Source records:
--------------------------------------------------

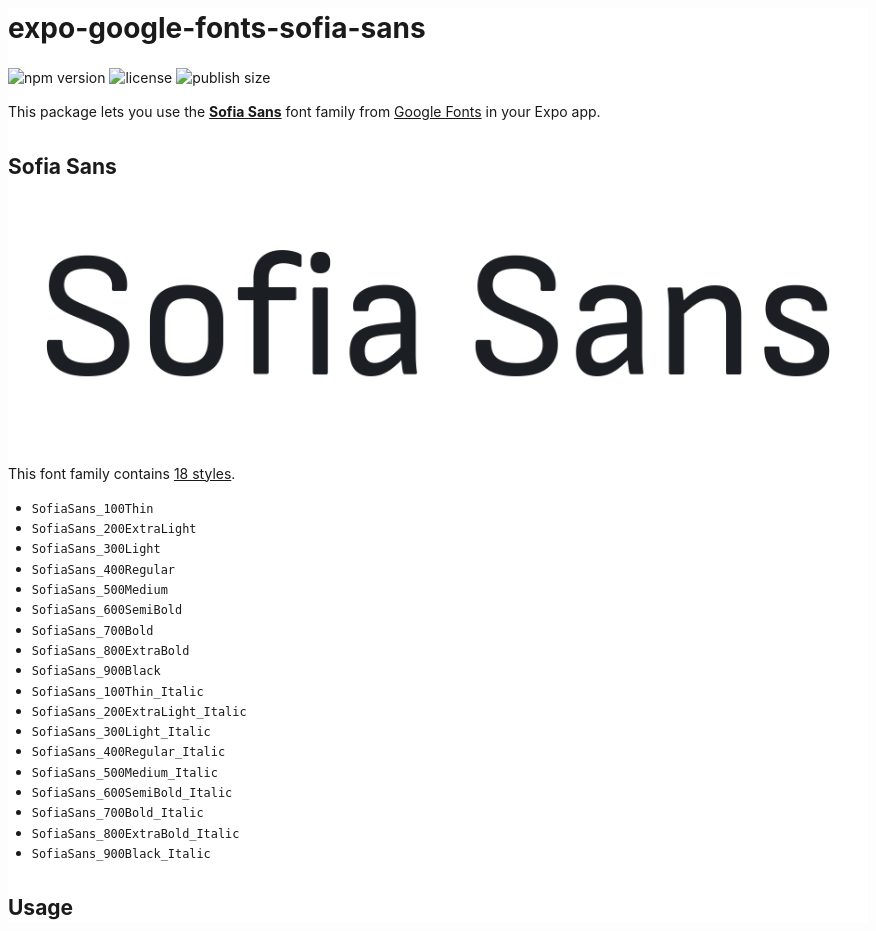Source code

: # expo-google-fonts-sofia-sans

![npm version](https://flat.badgen.net/npm/v/expo-google-fonts-sofia-sans)
![license](https://flat.badgen.net/github/license/expo/google-fonts)
![publish size](https://flat.badgen.net/packagephobia/install/expo-google-fonts-sofia-sans)

This package lets you use the [**Sofia Sans**](https://fonts.google.com/specimen/Sofia+Sans) font family from [Google Fonts](https://fonts.google.com/) in your Expo app.

## Sofia Sans

![Sofia Sans](./font-family.png)

This font family contains [18 styles](#-gallery).

- `SofiaSans_100Thin`
- `SofiaSans_200ExtraLight`
- `SofiaSans_300Light`
- `SofiaSans_400Regular`
- `SofiaSans_500Medium`
- `SofiaSans_600SemiBold`
- `SofiaSans_700Bold`
- `SofiaSans_800ExtraBold`
- `SofiaSans_900Black`
- `SofiaSans_100Thin_Italic`
- `SofiaSans_200ExtraLight_Italic`
- `SofiaSans_300Light_Italic`
- `SofiaSans_400Regular_Italic`
- `SofiaSans_500Medium_Italic`
- `SofiaSans_600SemiBold_Italic`
- `SofiaSans_700Bold_Italic`
- `SofiaSans_800ExtraBold_Italic`
- `SofiaSans_900Black_Italic`

## Usage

--------------------------------------------------

Exercise
Please give the number of lines in the data above where the word "This" appears, and nothing besides.

Expected answer
2